• **Listed records**
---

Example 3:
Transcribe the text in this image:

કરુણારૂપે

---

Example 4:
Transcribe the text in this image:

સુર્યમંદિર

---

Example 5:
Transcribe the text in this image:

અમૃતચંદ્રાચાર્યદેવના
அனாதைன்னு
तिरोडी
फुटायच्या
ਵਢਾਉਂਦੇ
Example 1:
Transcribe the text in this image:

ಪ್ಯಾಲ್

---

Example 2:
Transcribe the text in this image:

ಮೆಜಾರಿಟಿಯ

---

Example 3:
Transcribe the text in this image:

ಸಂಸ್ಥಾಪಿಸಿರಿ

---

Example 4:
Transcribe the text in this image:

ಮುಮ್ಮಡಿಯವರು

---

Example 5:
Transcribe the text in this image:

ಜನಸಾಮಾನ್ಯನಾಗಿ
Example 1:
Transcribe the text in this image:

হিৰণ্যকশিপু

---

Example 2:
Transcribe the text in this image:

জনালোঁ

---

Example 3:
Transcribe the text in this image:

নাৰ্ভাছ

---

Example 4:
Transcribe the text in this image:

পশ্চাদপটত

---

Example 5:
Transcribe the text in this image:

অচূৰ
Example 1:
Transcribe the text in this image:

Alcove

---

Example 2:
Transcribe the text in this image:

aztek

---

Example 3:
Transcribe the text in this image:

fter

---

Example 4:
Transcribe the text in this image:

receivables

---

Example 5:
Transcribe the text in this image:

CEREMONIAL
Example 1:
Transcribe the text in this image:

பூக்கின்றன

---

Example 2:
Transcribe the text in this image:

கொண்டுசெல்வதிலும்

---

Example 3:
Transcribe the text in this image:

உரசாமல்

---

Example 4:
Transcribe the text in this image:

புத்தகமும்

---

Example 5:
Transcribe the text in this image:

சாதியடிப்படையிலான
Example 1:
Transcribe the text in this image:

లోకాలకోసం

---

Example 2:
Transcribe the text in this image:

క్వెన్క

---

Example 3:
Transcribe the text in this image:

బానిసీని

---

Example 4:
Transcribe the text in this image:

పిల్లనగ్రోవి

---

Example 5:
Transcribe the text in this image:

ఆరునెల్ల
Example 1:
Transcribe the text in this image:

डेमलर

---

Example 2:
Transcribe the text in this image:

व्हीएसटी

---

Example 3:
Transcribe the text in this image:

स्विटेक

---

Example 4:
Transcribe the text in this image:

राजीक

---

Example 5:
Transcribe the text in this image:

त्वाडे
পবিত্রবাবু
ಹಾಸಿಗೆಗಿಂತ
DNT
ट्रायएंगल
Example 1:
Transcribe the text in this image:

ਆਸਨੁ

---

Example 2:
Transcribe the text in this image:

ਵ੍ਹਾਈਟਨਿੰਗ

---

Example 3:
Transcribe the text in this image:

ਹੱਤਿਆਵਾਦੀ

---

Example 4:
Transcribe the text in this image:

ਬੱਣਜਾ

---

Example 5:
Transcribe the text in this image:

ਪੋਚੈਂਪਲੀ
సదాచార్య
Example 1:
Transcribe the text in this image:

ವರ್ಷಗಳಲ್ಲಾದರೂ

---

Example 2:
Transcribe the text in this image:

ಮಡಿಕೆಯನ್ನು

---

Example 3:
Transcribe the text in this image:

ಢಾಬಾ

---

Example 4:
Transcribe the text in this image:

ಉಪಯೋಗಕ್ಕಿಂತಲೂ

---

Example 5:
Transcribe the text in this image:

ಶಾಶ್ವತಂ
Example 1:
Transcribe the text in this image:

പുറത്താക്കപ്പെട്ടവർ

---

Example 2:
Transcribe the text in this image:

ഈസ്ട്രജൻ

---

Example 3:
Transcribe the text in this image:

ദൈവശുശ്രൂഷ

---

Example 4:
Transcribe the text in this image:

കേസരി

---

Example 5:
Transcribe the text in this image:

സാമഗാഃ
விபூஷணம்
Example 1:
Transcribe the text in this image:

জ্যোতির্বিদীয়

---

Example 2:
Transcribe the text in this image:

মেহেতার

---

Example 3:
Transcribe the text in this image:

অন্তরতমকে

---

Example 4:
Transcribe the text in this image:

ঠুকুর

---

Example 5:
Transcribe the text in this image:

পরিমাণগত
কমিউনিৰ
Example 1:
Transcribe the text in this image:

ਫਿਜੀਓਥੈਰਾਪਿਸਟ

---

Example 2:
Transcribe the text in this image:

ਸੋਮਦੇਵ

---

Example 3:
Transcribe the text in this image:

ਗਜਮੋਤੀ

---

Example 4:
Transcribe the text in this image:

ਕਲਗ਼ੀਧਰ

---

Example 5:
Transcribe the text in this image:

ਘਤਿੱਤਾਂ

• **Work to complete**
Please print each entry once more, exactly as it reads.

• **Task solution**
---

Example 3:
Transcribe the text in this image:

કરુણારૂપે

---

Example 4:
Transcribe the text in this image:

સુર્યમંદિર

---

Example 5:
Transcribe the text in this image:

અમૃતચંદ્રાચાર્યદેવના
அனாதைன்னு
तिरोडी
फुटायच्या
ਵਢਾਉਂਦੇ
Example 1:
Transcribe the text in this image:

ಪ್ಯಾಲ್

---

Example 2:
Transcribe the text in this image:

ಮೆಜಾರಿಟಿಯ

---

Example 3:
Transcribe the text in this image:

ಸಂಸ್ಥಾಪಿಸಿರಿ

---

Example 4:
Transcribe the text in this image:

ಮುಮ್ಮಡಿಯವರು

---

Example 5:
Transcribe the text in this image:

ಜನಸಾಮಾನ್ಯನಾಗಿ
Example 1:
Transcribe the text in this image:

হিৰণ্যকশিপু

---

Example 2:
Transcribe the text in this image:

জনালোঁ

---

Example 3:
Transcribe the text in this image:

নাৰ্ভাছ

---

Example 4:
Transcribe the text in this image:

পশ্চাদপটত

---

Example 5:
Transcribe the text in this image:

অচূৰ
Example 1:
Transcribe the text in this image:

Alcove

---

Example 2:
Transcribe the text in this image:

aztek

---

Example 3:
Transcribe the text in this image:

fter

---

Example 4:
Transcribe the text in this image:

receivables

---

Example 5:
Transcribe the text in this image:

CEREMONIAL
Example 1:
Transcribe the text in this image:

பூக்கின்றன

---

Example 2:
Transcribe the text in this image:

கொண்டுசெல்வதிலும்

---

Example 3:
Transcribe the text in this image:

உரசாமல்

---

Example 4:
Transcribe the text in this image:

புத்தகமும்

---

Example 5:
Transcribe the text in this image:

சாதியடிப்படையிலான
Example 1:
Transcribe the text in this image:

లోకాలకోసం

---

Example 2:
Transcribe the text in this image:

క్వెన్క

---

Example 3:
Transcribe the text in this image:

బానిసీని

---

Example 4:
Transcribe the text in this image:

పిల్లనగ్రోవి

---

Example 5:
Transcribe the text in this image:

ఆరునెల్ల
Example 1:
Transcribe the text in this image:

डेमलर

---

Example 2:
Transcribe the text in this image:

व्हीएसटी

---

Example 3:
Transcribe the text in this image:

स्विटेक

---

Example 4:
Transcribe the text in this image:

राजीक

---

Example 5:
Transcribe the text in this image:

त्वाडे
পবিত্রবাবু
ಹಾಸಿಗೆಗಿಂತ
DNT
ट्रायएंगल
Example 1:
Transcribe the text in this image:

ਆਸਨੁ

---

Example 2:
Transcribe the text in this image:

ਵ੍ਹਾਈਟਨਿੰਗ

---

Example 3:
Transcribe the text in this image:

ਹੱਤਿਆਵਾਦੀ

---

Example 4:
Transcribe the text in this image:

ਬੱਣਜਾ

---

Example 5:
Transcribe the text in this image:

ਪੋਚੈਂਪਲੀ
సదాచార్య
Example 1:
Transcribe the text in this image:

ವರ್ಷಗಳಲ್ಲಾದರೂ

---

Example 2:
Transcribe the text in this image:

ಮಡಿಕೆಯನ್ನು

---

Example 3:
Transcribe the text in this image:

ಢಾಬಾ

---

Example 4:
Transcribe the text in this image:

ಉಪಯೋಗಕ್ಕಿಂತಲೂ

---

Example 5:
Transcribe the text in this image:

ಶಾಶ್ವತಂ
Example 1:
Transcribe the text in this image:

പുറത്താക്കപ്പെട്ടവർ

---

Example 2:
Transcribe the text in this image:

ഈസ്ട്രജൻ

---

Example 3:
Transcribe the text in this image:

ദൈവശുശ്രൂഷ

---

Example 4:
Transcribe the text in this image:

കേസരി

---

Example 5:
Transcribe the text in this image:

സാമഗാഃ
விபூஷணம்
Example 1:
Transcribe the text in this image:

জ্যোতির্বিদীয়

---

Example 2:
Transcribe the text in this image:

মেহেতার

---

Example 3:
Transcribe the text in this image:

অন্তরতমকে

---

Example 4:
Transcribe the text in this image:

ঠুকুর

---

Example 5:
Transcribe the text in this image:

পরিমাণগত
কমিউনিৰ
Example 1:
Transcribe the text in this image:

ਫਿਜੀਓਥੈਰਾਪਿਸਟ

---

Example 2:
Transcribe the text in this image:

ਸੋਮਦੇਵ

---

Example 3:
Transcribe the text in this image:

ਗਜਮੋਤੀ

---

Example 4:
Transcribe the text in this image:

ਕਲਗ਼ੀਧਰ

---

Example 5:
Transcribe the text in this image:

ਘਤਿੱਤਾਂ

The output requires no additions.